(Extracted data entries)
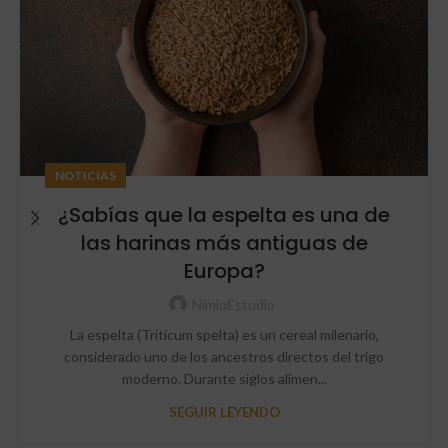
NOTICIAS
¿Sabías que la espelta es una de
las harinas más antiguas de
Europa?
NimioEstudio
La espelta (Triticum spelta) es un cereal milenario,
considerado uno de los ancestros directos del trigo
moderno. Durante siglos alimen...
SEGUIR LEYENDO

> _Job_
Return each line in the records that holds the string "espelta".

> _Solution to this exercise_
¿Sabías que la espelta es una de
La espelta (Triticum spelta) es un cereal milenario,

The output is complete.